Often I’m asked, “What if I just want to have a few flies on hand that will give me a reasonably good chance at catching whatever’s out there, no matter the species or the season?”
Sounds like a pipe dream, but it’s really not. In fact, I’d feel confident fishing these five flies in nearly all conditions you’ll find here in Maine, and I bet they’d work fine elsewhere as well. Let’s call ’em “Five flies to get you by (until you learn how to match the hatch).”
First up is the venerable Gray Ghost, a streamer fly invented by Rangeley’s Carrie Stevens back in 1924. The fly resembles a bait fish, and can be fished by casting out and stripping the line back in briskly (like an injured smelt).
My second choice — the woolly bugger — is remarkably versatile, and just as easy to tie. When I learned to tie my own flies, it was the first one our instructors taught us. It looks kind of like a leech, and will attract everything from trout to bass. Get one with a brass conehead and it’ll sink a bit deeper.
If you’re fishing for trout in Maine, you must have a few of Alvin Theriault’s maple syrup flies in your vest. Theriault is a retired game warden who lives in Stacyville, and he invented the fly so that his young daughter would have a pattern that she could tie and sell. She sold so many of them, she put herself through college on the proceeds. And she wouldn’t have sold that many if they didn’t catch fish. Period.
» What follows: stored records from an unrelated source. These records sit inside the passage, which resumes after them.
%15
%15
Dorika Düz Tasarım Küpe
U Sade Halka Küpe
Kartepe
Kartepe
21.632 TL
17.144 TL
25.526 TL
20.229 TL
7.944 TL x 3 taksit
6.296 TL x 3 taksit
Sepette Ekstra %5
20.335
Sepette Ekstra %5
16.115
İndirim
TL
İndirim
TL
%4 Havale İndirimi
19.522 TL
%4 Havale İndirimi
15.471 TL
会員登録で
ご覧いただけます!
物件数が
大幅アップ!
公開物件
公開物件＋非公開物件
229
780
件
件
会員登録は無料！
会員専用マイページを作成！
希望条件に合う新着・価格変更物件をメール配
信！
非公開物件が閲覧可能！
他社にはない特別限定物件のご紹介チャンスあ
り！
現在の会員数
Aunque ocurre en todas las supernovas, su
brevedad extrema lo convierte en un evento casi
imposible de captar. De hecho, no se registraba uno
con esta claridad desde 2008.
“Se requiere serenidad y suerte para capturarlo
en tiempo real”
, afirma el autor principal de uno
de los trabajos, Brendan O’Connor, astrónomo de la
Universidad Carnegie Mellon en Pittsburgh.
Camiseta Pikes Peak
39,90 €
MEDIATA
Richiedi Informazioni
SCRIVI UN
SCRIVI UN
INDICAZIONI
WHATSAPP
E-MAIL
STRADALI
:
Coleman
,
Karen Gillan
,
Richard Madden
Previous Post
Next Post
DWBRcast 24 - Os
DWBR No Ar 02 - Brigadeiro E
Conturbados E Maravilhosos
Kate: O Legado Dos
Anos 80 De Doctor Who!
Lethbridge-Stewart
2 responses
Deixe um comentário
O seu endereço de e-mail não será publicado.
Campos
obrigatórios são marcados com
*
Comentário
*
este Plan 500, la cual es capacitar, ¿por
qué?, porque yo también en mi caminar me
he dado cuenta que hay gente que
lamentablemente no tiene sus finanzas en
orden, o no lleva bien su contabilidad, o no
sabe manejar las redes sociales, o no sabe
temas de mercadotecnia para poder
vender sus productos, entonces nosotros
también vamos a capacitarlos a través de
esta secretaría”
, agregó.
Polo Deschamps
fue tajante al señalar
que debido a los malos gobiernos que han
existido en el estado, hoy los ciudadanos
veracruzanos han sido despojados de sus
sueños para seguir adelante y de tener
Maybe you don’t know if you want to fish a fly that floats, or one that will attract fish by darting below the surface. Maybe you need a muddler minnow. It’s made of densely packed — “spun” is the correct term — deer hair that is very buoyant. But twitch the fly toward you and it’ll sink, then bob back above the water. It drives trout crazy. And bass. And anything else you might be fishing for.
Finally, there’s the classic Adams dry fly, which is perfect for days when you see fish feeding on the surface, but can’t figure out what they’re eating. The Adams isn’t a replica of any specific insect. Instead, it shares the characteristics of many different bugs, and can be just different (and tasty) enough to fool a fish that has been feeding on something else.
Keep those five flies close to hand, and I’ll bet you’ll be able to catch fish long before you start thinking you’ve got this fly fishing game truly figured out. Good luck!